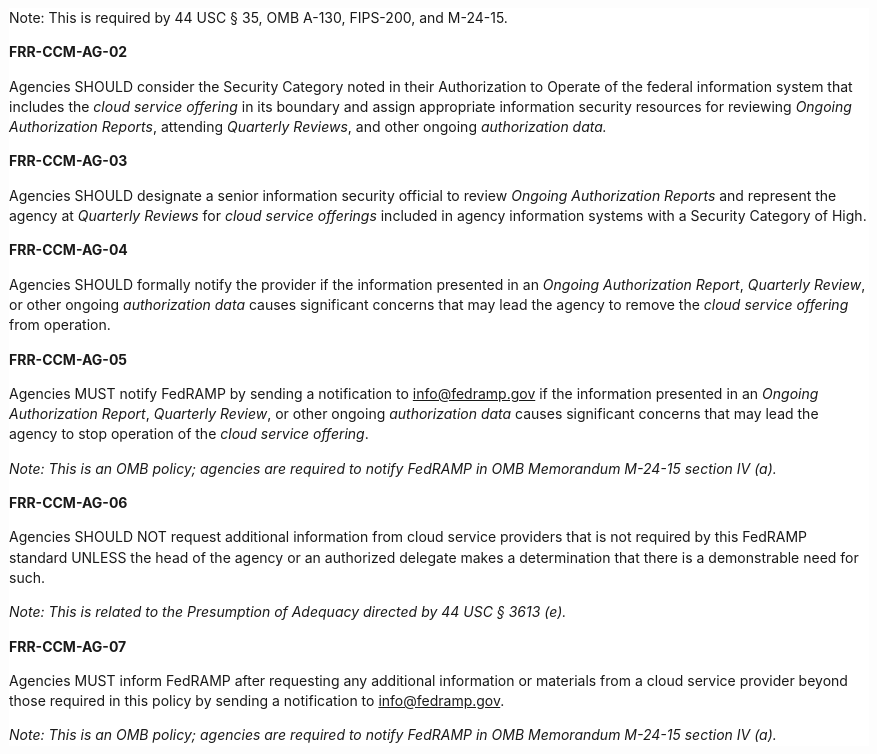 Note: This is required by 44 USC § 35, OMB A-130, FIPS-200, and M-24-15.

**FRR-CCM-AG-02**

Agencies SHOULD consider the Security Category noted in their Authorization to Operate of the federal information system that includes the *cloud service offering* in its boundary and assign appropriate information security resources for reviewing *Ongoing Authorization Reports*, attending *Quarterly Reviews*, and other ongoing *authorization data.*

**FRR-CCM-AG-03**

Agencies SHOULD designate a senior information security official to review *Ongoing Authorization Reports* and represent the agency at *Quarterly Reviews* for *cloud service offerings* included in agency information systems with a Security Category of High.

**FRR-CCM-AG-04**

Agencies SHOULD formally notify the provider if the information presented in an *Ongoing Authorization Report*, *Quarterly Review*, or other ongoing *authorization data* causes significant concerns that may lead the agency to remove the *cloud service offering* from operation.

**FRR-CCM-AG-05**

Agencies MUST notify FedRAMP by sending a notification to [info@fedramp.gov](mailto:info@fedramp.gov) if the information presented in an *Ongoing Authorization Report*, *Quarterly Review*, or other ongoing *authorization data* causes significant concerns that may lead the agency to stop operation of the *cloud service offering*.

*Note: This is an OMB policy; agencies are required to notify FedRAMP in OMB Memorandum M-24-15 section IV (a).*

**FRR-CCM-AG-06**

Agencies SHOULD NOT request additional information from cloud service providers that is not required by this FedRAMP standard UNLESS the head of the agency or an authorized delegate makes a determination that there is a demonstrable need for such.

*Note: This is related to the Presumption of Adequacy directed by 44 USC § 3613 (e).*

**FRR-CCM-AG-07**

Agencies MUST inform FedRAMP after requesting any additional information or materials from a cloud service provider beyond those required in this policy by sending a notification to info@fedramp.gov.

*Note: This is an OMB policy; agencies are required to notify FedRAMP in OMB Memorandum M-24-15 section IV (a).*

Your objective
Skipping all images, output the listing exactly.

Solution
 Note: This is required by 44 USC § 35, OMB A-130, FIPS-200, and M-24-15.

**FRR-CCM-AG-02**

Agencies SHOULD consider the Security Category noted in their Authorization to Operate of the federal information system that includes the *cloud service offering* in its boundary and assign appropriate information security resources for reviewing *Ongoing Authorization Reports*, attending *Quarterly Reviews*, and other ongoing *authorization data.*

**FRR-CCM-AG-03**

Agencies SHOULD designate a senior information security official to review *Ongoing Authorization Reports* and represent the agency at *Quarterly Reviews* for *cloud service offerings* included in agency information systems with a Security Category of High.

**FRR-CCM-AG-04**

Agencies SHOULD formally notify the provider if the information presented in an *Ongoing Authorization Report*, *Quarterly Review*, or other ongoing *authorization data* causes significant concerns that may lead the agency to remove the *cloud service offering* from operation.

**FRR-CCM-AG-05**

Agencies MUST notify FedRAMP by sending a notification to [info@fedramp.gov](mailto:info@fedramp.gov) if the information presented in an *Ongoing Authorization Report*, *Quarterly Review*, or other ongoing *authorization data* causes significant concerns that may lead the agency to stop operation of the *cloud service offering*.

*Note: This is an OMB policy; agencies are required to notify FedRAMP in OMB Memorandum M-24-15 section IV (a).*

**FRR-CCM-AG-06**

Agencies SHOULD NOT request additional information from cloud service providers that is not required by this FedRAMP standard UNLESS the head of the agency or an authorized delegate makes a determination that there is a demonstrable need for such.

*Note: This is related to the Presumption of Adequacy directed by 44 USC § 3613 (e).*

**FRR-CCM-AG-07**

Agencies MUST inform FedRAMP after requesting any additional information or materials from a cloud service provider beyond those required in this policy by sending a notification to info@fedramp.gov.

*Note: This is an OMB policy; agencies are required to notify FedRAMP in OMB Memorandum M-24-15 section IV (a).*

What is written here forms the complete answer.